§ **Directions**: Tally the lines containing "expérience" in this data. Respond with the tally alone.

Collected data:
══════════

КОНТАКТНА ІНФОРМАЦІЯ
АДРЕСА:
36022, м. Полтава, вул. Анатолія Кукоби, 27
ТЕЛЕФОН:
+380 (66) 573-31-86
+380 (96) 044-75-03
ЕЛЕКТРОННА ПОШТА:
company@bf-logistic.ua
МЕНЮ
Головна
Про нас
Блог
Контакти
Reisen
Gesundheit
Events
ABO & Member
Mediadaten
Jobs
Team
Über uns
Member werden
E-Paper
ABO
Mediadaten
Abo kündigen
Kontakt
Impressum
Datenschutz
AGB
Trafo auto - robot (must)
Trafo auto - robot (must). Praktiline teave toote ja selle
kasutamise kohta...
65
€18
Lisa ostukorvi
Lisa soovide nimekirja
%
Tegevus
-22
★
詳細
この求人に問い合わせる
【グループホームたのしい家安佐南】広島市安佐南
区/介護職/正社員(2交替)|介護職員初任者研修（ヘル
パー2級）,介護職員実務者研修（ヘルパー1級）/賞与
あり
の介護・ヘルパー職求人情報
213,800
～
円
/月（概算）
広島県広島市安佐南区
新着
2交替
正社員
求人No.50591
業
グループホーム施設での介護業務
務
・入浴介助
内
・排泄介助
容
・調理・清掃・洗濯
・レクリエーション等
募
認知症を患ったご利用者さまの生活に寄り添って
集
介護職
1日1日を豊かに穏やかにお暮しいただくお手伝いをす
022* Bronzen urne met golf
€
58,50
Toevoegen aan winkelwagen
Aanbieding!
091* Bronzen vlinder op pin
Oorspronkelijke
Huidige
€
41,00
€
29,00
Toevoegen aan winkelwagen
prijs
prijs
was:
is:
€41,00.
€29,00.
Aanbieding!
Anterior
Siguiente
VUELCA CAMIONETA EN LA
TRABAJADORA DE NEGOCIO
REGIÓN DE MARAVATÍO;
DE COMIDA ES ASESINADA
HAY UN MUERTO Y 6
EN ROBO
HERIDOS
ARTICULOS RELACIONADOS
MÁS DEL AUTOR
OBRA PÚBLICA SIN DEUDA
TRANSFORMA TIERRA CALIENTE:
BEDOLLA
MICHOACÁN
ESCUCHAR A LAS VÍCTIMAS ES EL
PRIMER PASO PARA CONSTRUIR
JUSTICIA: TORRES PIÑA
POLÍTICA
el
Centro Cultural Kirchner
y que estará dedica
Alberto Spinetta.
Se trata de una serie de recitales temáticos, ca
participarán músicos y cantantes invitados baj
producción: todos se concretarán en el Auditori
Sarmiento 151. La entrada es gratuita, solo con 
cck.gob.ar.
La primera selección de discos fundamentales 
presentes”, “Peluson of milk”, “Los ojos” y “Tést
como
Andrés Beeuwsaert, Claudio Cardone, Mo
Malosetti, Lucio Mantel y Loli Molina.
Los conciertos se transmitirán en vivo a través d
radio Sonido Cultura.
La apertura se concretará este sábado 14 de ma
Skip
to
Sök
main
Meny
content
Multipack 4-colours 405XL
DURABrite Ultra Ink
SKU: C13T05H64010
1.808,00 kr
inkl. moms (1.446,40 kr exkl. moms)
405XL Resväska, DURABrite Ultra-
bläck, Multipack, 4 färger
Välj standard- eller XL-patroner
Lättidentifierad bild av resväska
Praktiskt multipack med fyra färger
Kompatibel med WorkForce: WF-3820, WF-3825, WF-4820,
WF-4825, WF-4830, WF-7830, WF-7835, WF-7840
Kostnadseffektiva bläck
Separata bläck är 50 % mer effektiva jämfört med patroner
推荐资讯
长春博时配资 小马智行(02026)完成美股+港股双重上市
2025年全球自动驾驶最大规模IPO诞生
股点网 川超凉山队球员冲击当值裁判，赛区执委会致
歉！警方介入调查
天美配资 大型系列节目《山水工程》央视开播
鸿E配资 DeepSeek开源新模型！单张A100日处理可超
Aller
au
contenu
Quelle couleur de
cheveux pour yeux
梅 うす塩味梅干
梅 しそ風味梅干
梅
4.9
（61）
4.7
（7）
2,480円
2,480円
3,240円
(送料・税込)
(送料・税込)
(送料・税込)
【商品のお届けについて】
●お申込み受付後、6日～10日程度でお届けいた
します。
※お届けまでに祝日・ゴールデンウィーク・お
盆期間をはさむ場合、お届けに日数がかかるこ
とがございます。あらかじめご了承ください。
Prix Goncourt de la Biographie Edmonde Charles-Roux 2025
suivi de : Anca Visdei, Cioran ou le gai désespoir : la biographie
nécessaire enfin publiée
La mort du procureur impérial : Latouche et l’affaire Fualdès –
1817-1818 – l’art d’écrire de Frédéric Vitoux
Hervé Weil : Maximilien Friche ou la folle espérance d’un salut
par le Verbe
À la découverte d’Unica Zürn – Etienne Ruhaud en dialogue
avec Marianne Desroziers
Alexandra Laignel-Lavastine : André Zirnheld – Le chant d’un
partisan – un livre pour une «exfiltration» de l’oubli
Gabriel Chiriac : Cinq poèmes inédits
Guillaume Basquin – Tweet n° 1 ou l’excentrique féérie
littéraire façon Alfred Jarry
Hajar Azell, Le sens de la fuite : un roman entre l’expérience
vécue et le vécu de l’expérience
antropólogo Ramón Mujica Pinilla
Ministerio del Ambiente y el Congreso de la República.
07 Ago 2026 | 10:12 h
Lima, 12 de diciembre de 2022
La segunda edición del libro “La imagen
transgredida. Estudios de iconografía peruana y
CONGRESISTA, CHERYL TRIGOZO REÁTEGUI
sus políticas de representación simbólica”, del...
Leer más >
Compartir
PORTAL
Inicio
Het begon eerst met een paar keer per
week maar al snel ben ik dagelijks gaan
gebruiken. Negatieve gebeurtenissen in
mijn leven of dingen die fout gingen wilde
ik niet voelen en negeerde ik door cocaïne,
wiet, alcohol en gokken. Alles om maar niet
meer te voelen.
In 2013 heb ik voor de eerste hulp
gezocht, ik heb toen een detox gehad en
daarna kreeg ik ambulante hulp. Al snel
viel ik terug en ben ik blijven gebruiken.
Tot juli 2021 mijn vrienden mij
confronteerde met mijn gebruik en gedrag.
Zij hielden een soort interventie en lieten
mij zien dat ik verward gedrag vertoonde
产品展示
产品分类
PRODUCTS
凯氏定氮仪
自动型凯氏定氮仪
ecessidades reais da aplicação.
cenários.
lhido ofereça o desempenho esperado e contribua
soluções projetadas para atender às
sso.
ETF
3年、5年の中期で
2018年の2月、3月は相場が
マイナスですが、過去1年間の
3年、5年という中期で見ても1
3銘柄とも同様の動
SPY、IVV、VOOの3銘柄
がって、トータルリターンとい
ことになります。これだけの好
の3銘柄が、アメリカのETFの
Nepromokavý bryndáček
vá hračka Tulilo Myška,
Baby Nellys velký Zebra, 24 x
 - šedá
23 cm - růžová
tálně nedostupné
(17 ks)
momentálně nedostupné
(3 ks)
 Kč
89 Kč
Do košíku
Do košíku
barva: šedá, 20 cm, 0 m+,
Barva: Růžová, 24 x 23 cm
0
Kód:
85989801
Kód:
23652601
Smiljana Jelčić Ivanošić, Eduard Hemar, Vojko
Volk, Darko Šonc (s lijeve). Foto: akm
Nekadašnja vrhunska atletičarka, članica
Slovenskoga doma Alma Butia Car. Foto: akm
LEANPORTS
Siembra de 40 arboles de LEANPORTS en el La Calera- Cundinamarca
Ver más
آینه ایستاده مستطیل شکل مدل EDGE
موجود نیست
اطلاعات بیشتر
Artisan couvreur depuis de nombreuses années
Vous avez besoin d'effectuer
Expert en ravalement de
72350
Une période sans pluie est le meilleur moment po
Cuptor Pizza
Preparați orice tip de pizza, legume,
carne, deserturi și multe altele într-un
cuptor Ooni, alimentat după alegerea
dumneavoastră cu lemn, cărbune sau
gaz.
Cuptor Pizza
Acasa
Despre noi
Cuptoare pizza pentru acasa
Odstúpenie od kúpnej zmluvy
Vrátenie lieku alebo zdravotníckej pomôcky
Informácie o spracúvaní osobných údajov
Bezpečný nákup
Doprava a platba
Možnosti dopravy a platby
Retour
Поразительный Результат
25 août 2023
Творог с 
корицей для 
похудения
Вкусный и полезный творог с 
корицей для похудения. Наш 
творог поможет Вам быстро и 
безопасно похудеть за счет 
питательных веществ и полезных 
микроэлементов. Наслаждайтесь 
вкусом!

══════════

§ **Output for this task**: 2